C’est aussi un héritage qui souhaite se perpétuer et qui a depuis longtemps trouvé un successeur sympathique en la personne de Don Rosa. Les bandes dessinées Duck, avec leur approche narrative confiante et la confiance en leur cadre de référence visuel, étaient déjà dans les années 1940 un précurseur de l’avant-garde pop qui n’a en fait commencé à se répandre que dans les années 1960.

L’antihéros et la culture pop sont bons
Et même si Donald Duck incarne une certaine énergie faustienne par son implication inlassable dans tout et n’importe quoi, malgré des revers et des frustrations constants, et cela se reflète aussi dans cet ouvrage agréablement grand, il est surtout clair qu’il n’est pas qu’un ( bande dessinée) est devenue un anti-héros, mais simplement un phénomène mondial de la culture pop. Au mieux, Donald Duck et ses collègues personnages de Disney ont servi d’introduction au monde de la littérature, du cinéma et du théâtre. Parce que tant de choses se déroulent ici de manière divertissante et généralement compréhensible pour les enfants, qui ne peuvent évidemment pas être enseignées dans les écoles.
Dans l’ensemble, il est désormais clair que même dans les domaines jusqu’alors épargnés par l’adulation des études culturelles, les services d’archivage sont devenus la norme. C’est étonnant : il y a seulement quelques décennies, on mettait en garde contre la négligence intellectuelle provoquée par la lecture de bulles de discours, et Erika Fuchs, avec ses élégantes traductions des bandes dessinées de Duck, avait depuis longtemps fait de la place aux cercles intellectuels ultérieurs, qui ont continué à lisez « Mickey Mouse » même à l’âge de la retraite » et en tant que Donaldistes, nous ne nous réunissons certainement pas en secret une fois par mois pour nous assurer que nous pouvons participer au monde même en tant qu’enfant éternel.

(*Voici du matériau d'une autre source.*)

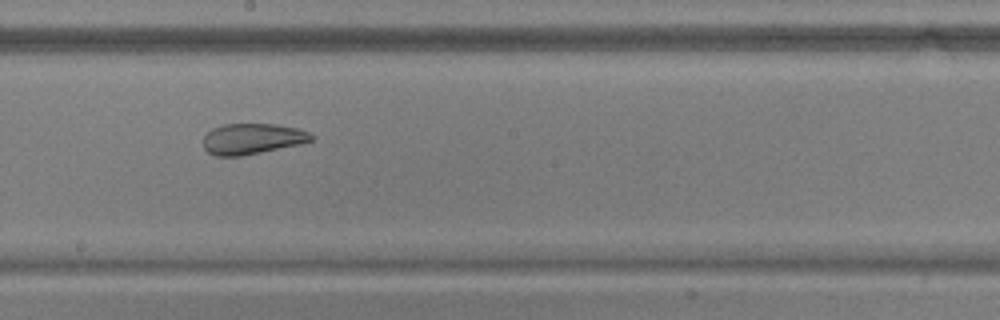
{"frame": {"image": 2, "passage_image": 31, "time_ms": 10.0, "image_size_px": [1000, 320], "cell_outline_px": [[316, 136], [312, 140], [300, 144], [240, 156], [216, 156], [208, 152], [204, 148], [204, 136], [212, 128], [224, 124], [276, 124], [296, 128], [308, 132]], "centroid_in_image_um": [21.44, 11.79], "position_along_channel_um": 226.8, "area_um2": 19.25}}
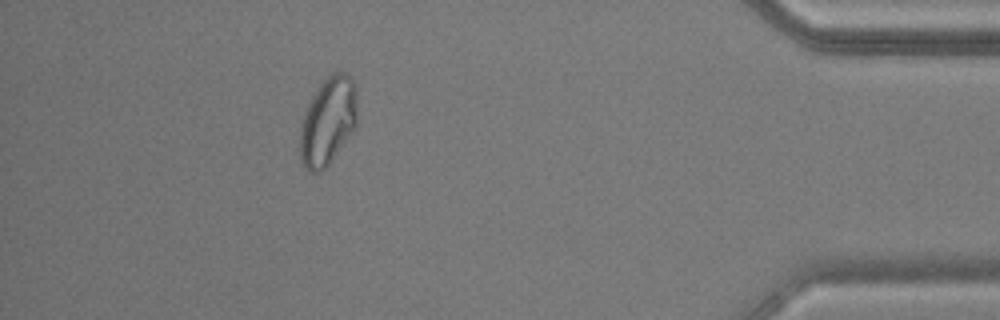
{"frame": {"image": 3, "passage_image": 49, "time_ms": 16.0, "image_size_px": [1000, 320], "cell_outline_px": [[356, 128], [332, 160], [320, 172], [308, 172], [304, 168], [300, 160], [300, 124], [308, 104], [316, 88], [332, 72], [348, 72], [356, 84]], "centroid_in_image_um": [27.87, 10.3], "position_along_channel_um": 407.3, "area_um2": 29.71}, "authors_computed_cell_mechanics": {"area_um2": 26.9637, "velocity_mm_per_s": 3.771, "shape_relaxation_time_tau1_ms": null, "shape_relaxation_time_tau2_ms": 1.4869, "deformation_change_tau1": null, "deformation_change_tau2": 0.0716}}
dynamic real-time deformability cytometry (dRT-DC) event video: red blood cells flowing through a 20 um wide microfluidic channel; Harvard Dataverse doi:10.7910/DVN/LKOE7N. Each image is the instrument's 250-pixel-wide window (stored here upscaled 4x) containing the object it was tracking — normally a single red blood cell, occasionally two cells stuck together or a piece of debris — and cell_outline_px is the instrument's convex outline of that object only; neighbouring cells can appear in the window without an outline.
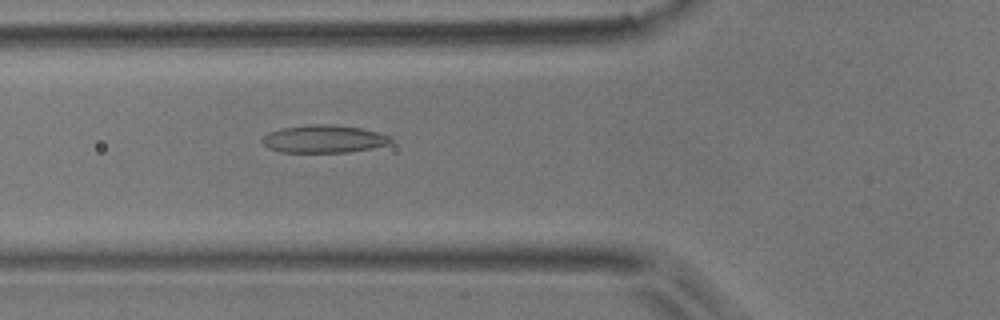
{"species": "common noctule bat (a hibernating species)", "species_latin": "Nyctalus noctula", "temperature_condition": "room temperature", "stored_images_in_passage": 38, "camera_frame_rate_fps": 3000, "um_per_image_px": 0.085, "animal": {"sex": "male", "body_mass_g": 17.9}, "frame": {"image": 1, "passage_image": 9, "time_ms": 2.667, "image_size_px": [1000, 320], "cell_outline_px": [[392, 144], [372, 148], [348, 152], [280, 152], [268, 148], [260, 140], [268, 132], [280, 128], [312, 124], [332, 124], [360, 128], [376, 132], [388, 136], [392, 140]], "centroid_in_image_um": [27.5, 11.81], "position_along_channel_um": 98.3, "area_um2": 20.81}}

Un autre reproche ici est qu’aucun des scénarios comiques du livre n’est disponible en traduction. Comme chacun le sait, le transfert soigné vers la langue allemande a apporté une valeur ajoutée grâce à son lien avec le canon de la classe moyenne instruite et à des mouvements rhétoriques époustouflants. Erika Fuchs a fait prononcer à Daniel Todestrieb des phrases telles que « Rien n’est trop difficile à jurer à l’ingénieur » – et ce faisant, elle a également façonné une partie de la culture linguistique allemande. Leurs onomatopées telles que « Moan » et « Sigh » ont façonné l’idée du « fonctionnement » linguistique des bandes dessinées pendant des décennies.
Donald Duck suit un énorme livre sur Mickey Mouse et une chronologie fascinante des premières décennies des films Disney chez Taschen-Verlag. Ce sont à la fois des livres d’images et des bibles de l’art. Si le canard tragi-comique peut servir de « miroir des défis et des absurdités de la vie quotidienne », comme le soupçonne le maître de la bande dessinée Art Spiegelman, sa conception peut également être considérée comme un hommage aux réalisations beaucoup trop peu chantées de l’homme moyen. , qui s’efforce dur et doit toujours recommencer depuis le début pour diverses raisons. Le résident de Duckburg est un citoyen du monde.